SOURCE DOCUMENT

In this example, the ‘id’ column is our primary key. When we INSERT telephone numbers, if we don’t specify an id, an AUTO_INCREMENT number will be generated by adding one to the highest existing id.

Presume you’ve added the following data:

id country area number extension
1 1 234 567890 NULL
2 44 9876 54321 42
3 61 3 90908200 NULL

then issue the following INSERT:

INSERT INTO `phone`
(`id`, `country`, `area`, `number`)
(1, 1, 234, 567890);

The database would refuse to add a new record because one already exists with an id of 1. Fortunately, we can omit the id from our INSERT to automatically generate one:

INSERT INTO `phone`
(`country`, `area`, `number`)
(1, 234, 567890);

We now have four records:

id country area number extension
1 1 234 567890 NULL
2 44 9876 54321 42
3 61 3 90908200 NULL
4 1 234 567890 NULL

We can add almost 17 million records before the id goes out of range.

Great — except that records 1 and 4 are identical. What if we want to ensure all phone numbers are unique?

Unique Indexes

Unique indexes work in much the same way as a primary key. Although you can only have one primary key, any number of unique indexes can be created with any number of fields.

Stored data entries
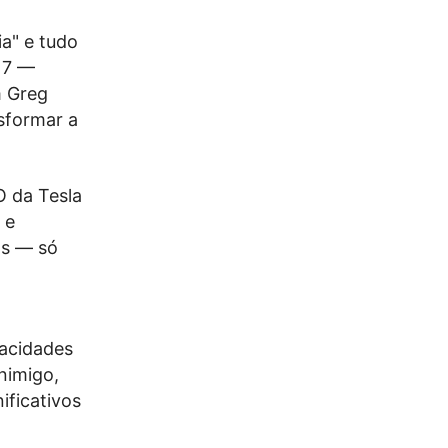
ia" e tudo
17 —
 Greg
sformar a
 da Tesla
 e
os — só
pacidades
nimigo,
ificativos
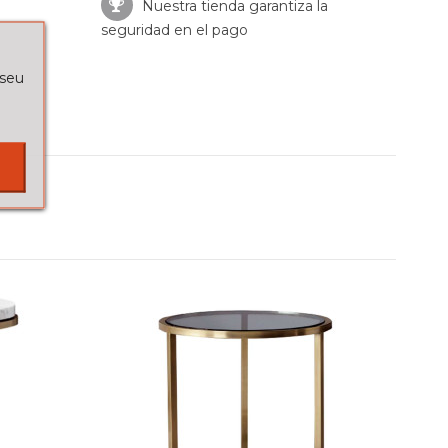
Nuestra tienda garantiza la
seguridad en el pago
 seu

PROBLEMS AND TASKS
[A] According to the primary key passage, roughly how many records can be added before the id goes out of range?
[B] Proceed with the primary key passage, picking up right after its final sentence.
The entries have nothing to do with the primary key passage.

ANSWERS PROVIDED
[A] Almost 17 million records.

[B]
In our example, we want to ensure no two records have the same country, area, number and extension. We can do this by altering our table:

ALTER TABLE `phone` 
ADD UNIQUE INDEX `ix_phone` (`country`, `area`, `number`, `extension`);

Note that the index name ‘ix_phone’ is optional. Alternatively, we could re-create our table:

DROP TABLE IF EXISTS `phone`;

CREATE TABLE `phone` (
	`id` MEDIUMINT(8) UNSIGNED NOT NULL AUTO_INCREMENT,
	`country` DECIMAL(5,0) UNSIGNED NOT NULL,
	`area` DECIMAL(5,0) UNSIGNED NOT NULL,
	`number` DECIMAL(8,0) UNSIGNED NOT NULL,
	`extension` DECIMAL(5,0) UNSIGNED DEFAULT NULL,
	PRIMARY KEY (`id`),
	UNIQUE KEY `ix_phone` (`country`, `area`, `number`, `extension`),
) ENGINE=InnoDB AUTO_INCREMENT=0 DEFAULT CHARSET=utf8;

Most databases support unique indexes but the SQL syntax may differ.

Let’s try inserting a duplicate record even though we’re not specifying an id:

INSERT INTO `phone`
(`country`, `area`, `number`, `extension`)
(44, 9876, 54321, 42);

The following error will be generated if you’re using MySQL:

Error Code: 1062
Duplicate entry '44-9876-54321-42' for key 'ix_phone'

If you’re using almost any database, you can guarantee your phone records are unique no matter how the data is inserted.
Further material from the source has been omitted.